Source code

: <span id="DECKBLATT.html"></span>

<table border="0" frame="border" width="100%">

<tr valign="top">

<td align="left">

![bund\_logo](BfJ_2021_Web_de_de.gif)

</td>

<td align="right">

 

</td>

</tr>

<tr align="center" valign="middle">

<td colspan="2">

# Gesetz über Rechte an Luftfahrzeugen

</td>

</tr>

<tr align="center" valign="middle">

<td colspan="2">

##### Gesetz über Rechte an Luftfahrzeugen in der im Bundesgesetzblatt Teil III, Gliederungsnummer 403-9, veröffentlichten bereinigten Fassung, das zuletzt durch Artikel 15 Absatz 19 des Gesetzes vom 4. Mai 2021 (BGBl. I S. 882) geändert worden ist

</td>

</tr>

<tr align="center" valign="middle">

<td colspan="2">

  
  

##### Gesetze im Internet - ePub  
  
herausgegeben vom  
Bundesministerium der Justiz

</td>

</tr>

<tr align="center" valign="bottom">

» **Problem to solve**
For each line of the entries that holds the word "Luftfahrzeugen", pull that line out.

» **The answer**
# Gesetz über Rechte an Luftfahrzeugen
##### Gesetz über Rechte an Luftfahrzeugen in der im Bundesgesetzblatt Teil III, Gliederungsnummer 403-9, veröffentlichten bereinigten Fassung, das zuletzt durch Artikel 15 Absatz 19 des Gesetzes vom 4. Mai 2021 (BGBl. I S. 882) geändert worden ist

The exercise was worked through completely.